§ Fragmento para leer
- - - -

A casi cuarenta años del golpe de estado, se procederá a una investigación judicial sobre la verdadera causa de la muerte de Salvador Allende, al final sin embargo, se tratará más de un ejercicio simbólico que otra cosa. Fuera por su propia mano o por bala asesina, el ex presidente ya tiene un lugar en la historia, curiosamente en este episodio en que la vida imita a la tragedia griega, lo impensable hubiera sido que ese día Allende hubiera sobrevivido.
El juez Mario Carroza ha sido asignado para conocer el caso de los muertos el día 11 de septiembre de 1973 y los que siguieron, todos ellos colaboradores del gobierno derrocado o simpatizantes de él. Aunque en la investigación se deberá incluir a más de 700 personas, es el caso de la muerte del presidente Salvador Allende el que sin duda acaparará la mayor atención.
Casualmente un film recientemente estrenado en Chile, Post Mortem del director Pablo Larraín, tocaba el tema de la muerte de Allende al situar una de sus escenas en el momento en que se efectúa la autopsia del ex mandatario. En él si bien se plantea el suicidio como causa, al mismo tiempo uno de los personajes deja la duda flotando. Otro film, realizado a dos años del golpe, Llueve sobre Santiago de Helvio Soto, mostraba a un Allende muriendo en combate. En el documental El último combate de Salvador Allende de Patricio Henríquez sin embargo, el doctor Patricio Guijón, uno de los presentes en el Palacio de La Moneda ese día, afirma categóricamente haber sido testigo del suicidio del líder. Expresiones que repitió hace pocos días. Innumerables artículos de prensa y libros han abordado el tema a favor de una u otra hipótesis aunque en su mayoría apuntando a la posibilidad del suicidio como la más probable.
¿Cerrará esta investigación la discusión sobre la muerte de Allende de una vez por todas? Es probable que no. Lo importante quizás es no tanto embarcarse en ella nuevamente sino más bien analizar los distintos probables escenarios y las motivaciones que tuvieron todos los protagonistas de ese día en sus respectivas actuaciones.
En primer lugar uno debe ver la motivación de los que asaltaron el poder político en aquel momento: para ellos lo central era derrocar el gobierno y desatar una secuela de terror que evitara que la gente saliera a las calles – aunque desarmada – a defender su gobierno. Para que esto ocurriera, los militares tenían que desplegar una acción despiadada desde el primer momento de modo de no dejar lugar a dudas de que “no estaban jugando”, de que esto iba muy en serio. Es probable de que esta tónica no fuera compartida por todos los miembros de las fuerzas armadas a ese momento, por algo los mensajes de la Junta de esa mañana insistían en que en esto (el golpe) las fuerzas armadas y de orden “estaban unidas” (uno no insiste en algo que debería ser obvio en una institución vertical, a no ser que efectivamente se tuviera dudas y justamente quisiera asegurarse a sí mismo y a los que pudieran dudar que las cosas eran así). En lo inmediato en aquel instante, para Pinochet y sus secuaces lo importante era asegurar el control de la capital, el corazón político del país y asiento del gobierno.

- - - -

§ Tu tarea
¿Qué películas y documentales cita el texto sobre la muerte de Allende, y quién dirigió cada uno?

§ Datos proporcionados
- - - -

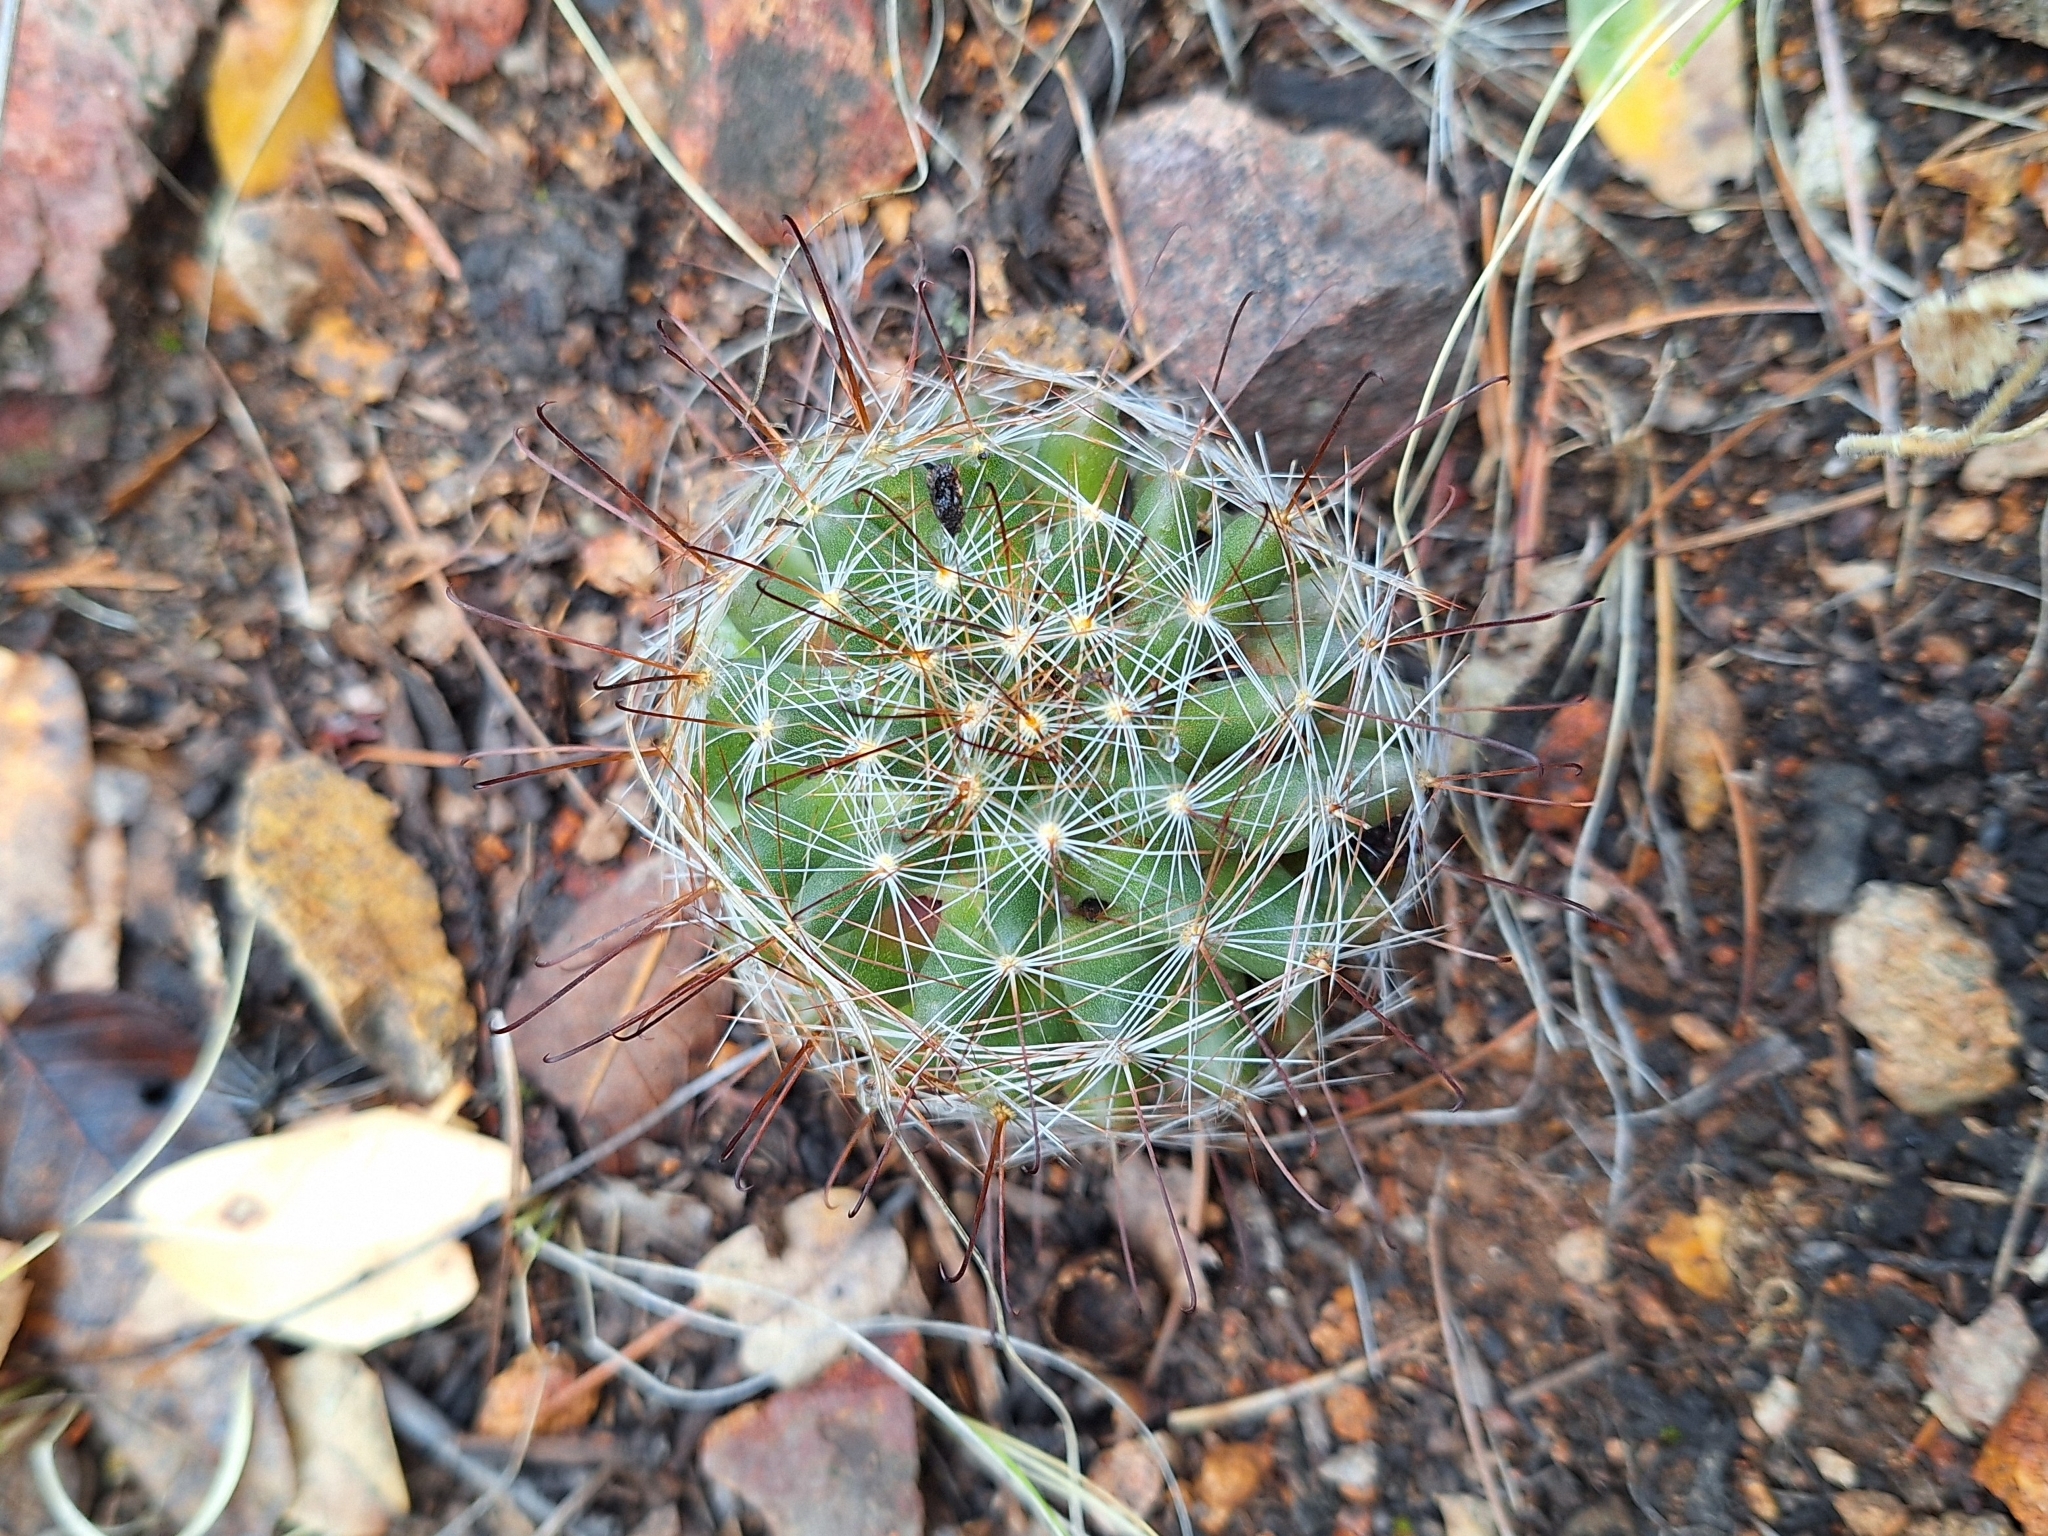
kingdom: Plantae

- - - -

§ Respuesta escrita
- Post Mortem, de Pablo Larraín
- Llueve sobre Santiago, de Helvio Soto
- El último combate de Salvador Allende (documental), de Patricio Henríquez